Basterebbe viaggiare in metropolitana e avvicinare all’orecchio la cuffia di qualche millennial, infilarsi gli auricolari di chi corre in palestra sul tapis roulant o insinuarsi dal finestrino nell’abitacolo della vettura a fianco per accorgersi che non tutti sono intenti in ascolti musicali o radiofonici. L’intrattenimento digitale ha scoperto il podcast.
Nel 2022 oltre 15 milioni di italiani hanno ascoltato un podcast almeno una volta e il fenomeno continua a crescere anno dopo anno. Le premesse sono ottime, considerando che molti ascoltatori sono millennial e che gli heavy user di podcast appartengono alle fasce giovani della popolazione.
Ma cominciamo dall’inizio: cos’è un podcast?
Un contenuto audio digitale distribuito su internet, generalmente in episodi registrati che possono essere ascoltati su richiesta e talvolta anche scaricati offline. I generi e i temi sono i più disparati; trovano spazio divulgazione e approfondimento. Dalle lezioni di storia di Alessandro Barbero, alle narrazioni noir di Carlo Lucarelli, ai temi politici de La Zanzara, fino alle interviste di Muschio Selvaggio dove risulta chiaro che, se un personaggio con un discreto fiuto per l’immagine come Fedez è approdato al podcast, qualcosa vorrà pur dire. In Italia il fenomeno non ha ancora la diffusione che registra in altri paesi, come Regno Unito e USA, ma la strada sembra tracciata.
Cosa piace dei podcast?
È facile ascoltarli: basta uno smartphone, un’app come Spotify, Apple Podcasts, Google Podcasts o molte altre, e l’auricolare all’orecchio. A differenza di una trasmissione radiofonica in diretta, sono contenuti on-demand che posso scegliere e fruire con la massima flessibilità, sono spesso di qualità e in grado di soddisfare anche interessi molto specifici. Si adattano perfettamente alla logica del multi-tasking perché possono essere ascoltati anche mentre faccio altro. Per dirla in musica, le parole che Eugenio Finardi cantava al tempo delle radio libere “Con la radio non c’è da stare immobili seduti lì a guardare” oggi potrebbero tranquillamente essere intonate per i podcast.
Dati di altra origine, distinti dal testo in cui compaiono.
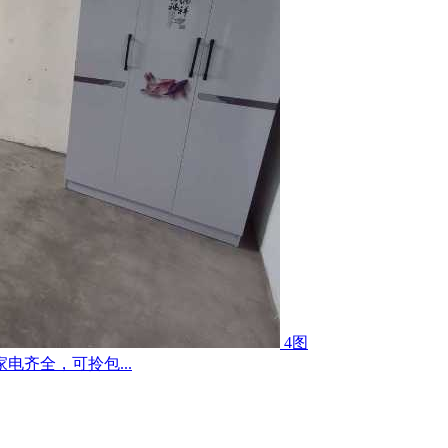
4图
齐全，可拎包...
E così, ecco che si sono scatenati e moltiplicati i creatori di contenuti, nel nostro caso i podcaster, anche attratti dall’apparente facilità tecnica nella produzione, e i podcast sembrano essere il prossimo terreno di sfida degli influencer del futuro.
È evidente che il fenomeno podcast non può lasciare indifferenti le aziende e il marketing. Anche i brand possono integrarli con efficacia nelle loro strategie di comunicazione con interviste, storytelling, miniserie audio. Non solo perché il podcasting rappresenta un’opportunità da cavalcare, un canale per raggiungere target molto di nicchia con interessi specifici, ma anche per le caratteristiche cognitive e psicologiche del contenuto “solo voce”.
L’ascolto è infatti una modalità profondamente coinvolgente, che stimola l’immaginazione, cristallizza meglio nella memoria e si presta a registri intimi e profondi, nei quali diventa insostituibile l’autenticità e la credibilità di chi parla.
E ancora una volta, come sempre nella comunicazione, si torna ai fondamentali.